Re: [PATCH v3 06/14] mm/mglru: use a smaller batch for reclaim

From: Kairui Song

Date: Fri Apr 03 2026 - 05:11:01 EST

On Fri, Apr 03, 2026 at 03:50:37PM +0800, Barry Song wrote:
> On Fri, Apr 3, 2026 at 2:53 AM Kairui Song via B4 Relay
> <devnull+kasong.tencent.com@xxxxxxxxxx> wrote:
> >
> > From: Kairui Song <kasong@xxxxxxxxxxx>
> >
> > With a fixed number to reclaim calculated at the beginning, making each
> > following step smaller should reduce the lock contention and avoid
> > over-aggressive reclaim of folios, as it will abort earlier when the
> > number of folios to be reclaimed is reached.
> >
> > Reviewed-by: Axel Rasmussen <axelrasmussen@xxxxxxxxxx>
> > Reviewed-by: Chen Ridong <chenridong@xxxxxxxxxxxxxxx>
> > Reviewed-by: Baolin Wang <baolin.wang@xxxxxxxxxxxxxxxxx>
> > Signed-off-by: Kairui Song <kasong@xxxxxxxxxxx>
> > ---
> > mm/vmscan.c | 2 +-
> > 1 file changed, 1 insertion(+), 1 deletion(-)
> >
> > diff --git a/mm/vmscan.c b/mm/vmscan.c
> > index 643f9fc10214..9c28afb0219c 100644
> > --- a/mm/vmscan.c
> > +++ b/mm/vmscan.c
> > @@ -5008,7 +5008,7 @@ static bool try_to_shrink_lruvec(struct lruvec *lruvec, struct scan_control *sc)
> > break;
> > }
> >
> > - nr_batch = min(nr_to_scan, MAX_LRU_BATCH);
> > + nr_batch = min(nr_to_scan, MIN_LRU_BATCH);
>
> I’m fine with the smaller batch size, but I wonder if
> MIN_LRU_BATCH is too small.

Thanks for the review, Barry!

It's quite reasonable value I think, for comparison classical LRU's
batch size is SWAP_CLUSTER_MAX (32), even smaller than
MIN_LRU_BATCH (64).

I ran many different benchmarks on this which can be found in
V2 / V1's cover letter (it getting too long so I didn't include these
results in V3 but I did retest).
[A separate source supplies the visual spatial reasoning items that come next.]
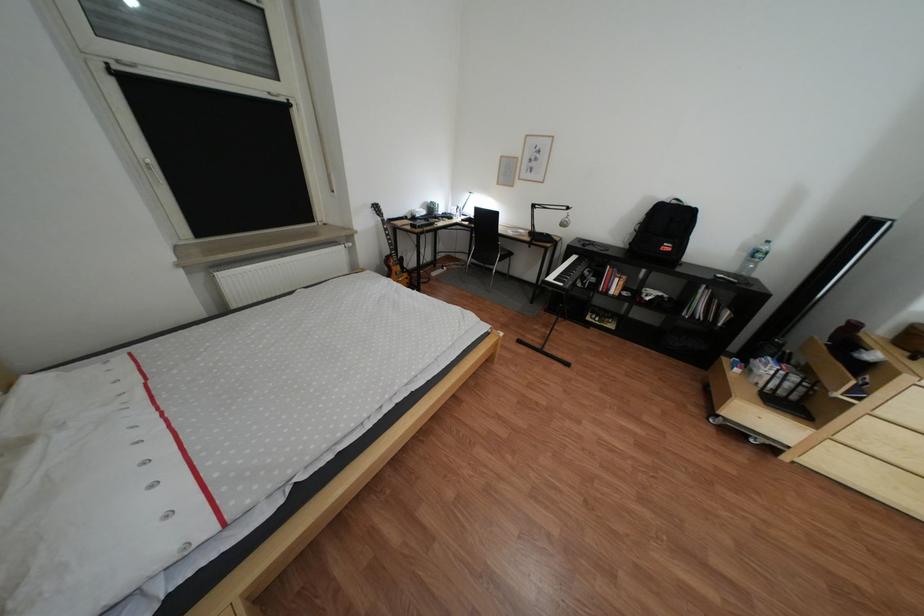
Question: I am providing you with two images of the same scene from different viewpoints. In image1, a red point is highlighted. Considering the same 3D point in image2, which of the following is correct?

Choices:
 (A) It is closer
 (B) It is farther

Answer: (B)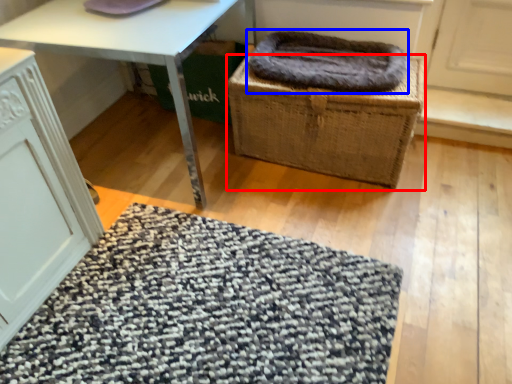
Question: Among these objects, which one is farthest to the camera, basket (highlighted by a red box) or blanket (highlighted by a blue box)?

Choices:
 (A) basket
 (B) blanket

Answer: (B)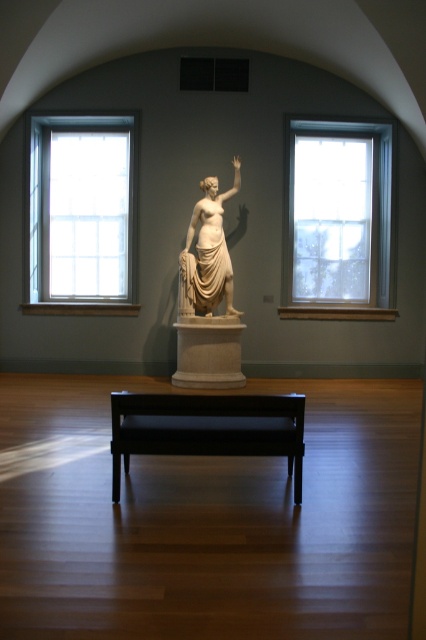
You are a visitor in the museum and want to sit down to admire the sculpture. Is the black wood bench at center located directly below the white marble pedestal at center where the sculpture is placed?

Yes, the black wood bench at center is positioned under the white marble pedestal at center, so it is directly below the sculpture.

You are an art conservator tasked with ensuring the sculpture on the white marble pedestal at center is protected from direct sunlight. Based on the scene, is the clear glass window at left positioned in a way that sunlight coming through it could directly hit the pedestal?

The clear glass window at left is above the white marble pedestal at center, so sunlight coming through the clear glass window at left could directly hit the pedestal.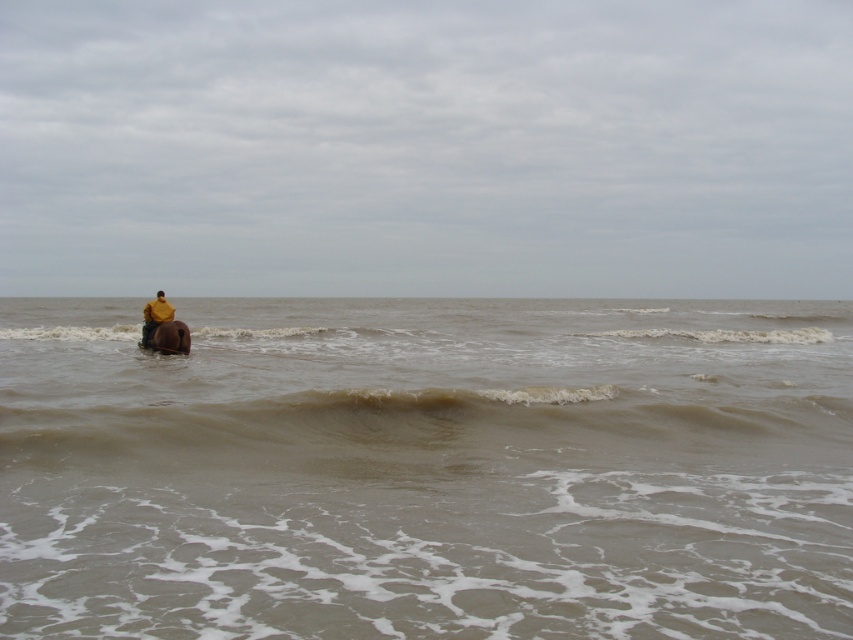
You are a photographer trying to capture the horse and rider in the scene. Since the brown muddy water at left and the brown matte horse at left are both on the left side of the frame, which one is closer to the center of the image?

The brown muddy water at left is to the right of the brown matte horse at left, so the brown muddy water at left is closer to the center of the image.

You are a photographer trying to capture the rider on the horse in the brown muddy water at left. Where should you position yourself to ensure the rider is centered in your shot?

To center the rider on the horse in the brown muddy water at left, position yourself at point (427, 468) as indicated by the coordinates provided.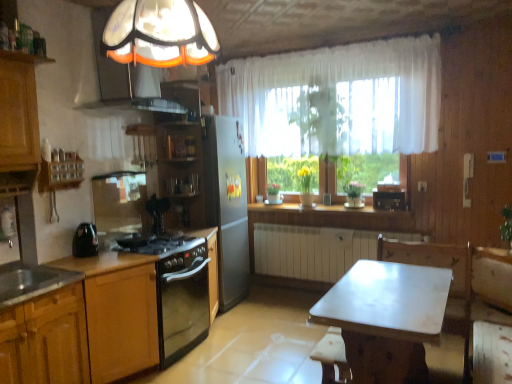
The width and height of the screenshot is (512, 384). I want to click on blank space situated above white marble table at center (from a real-world perspective), so click(x=408, y=291).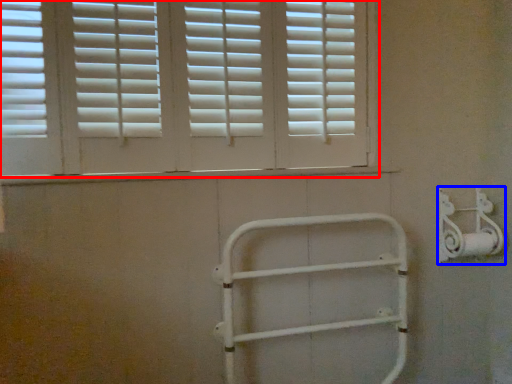
Question: Which of the following is the closest to the observer, window (highlighted by a red box) or metal (highlighted by a blue box)?

Choices:
 (A) window
 (B) metal

Answer: (A)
The new value looked good from large
server to small VMs.

It's also a much more reasonable value for batch throttling and dirty
writeback IMO.

>
> Just curious if we are calling get_nr_to_scan() more frequently
> before we can abort the while (true) loop if reclamation
> is not making good progress.
>
> Assume get_nr_to_scan() also has a cost. Not sure if a
> value between MIN_LRU_BATCH and MAX_LRU_BATCH
> would be better.

We are calling that less frequently actually, in a previous
commit it was moved out of the loop to act like a budget
control. That's also where using a smaller batch start
to makes more sense.

The overhead of other function calls also seems trivial.

I also wonder if we can unify or remove some
SWAP_CLUSTER_MAX usage, that value might be no longer
suitable in many places.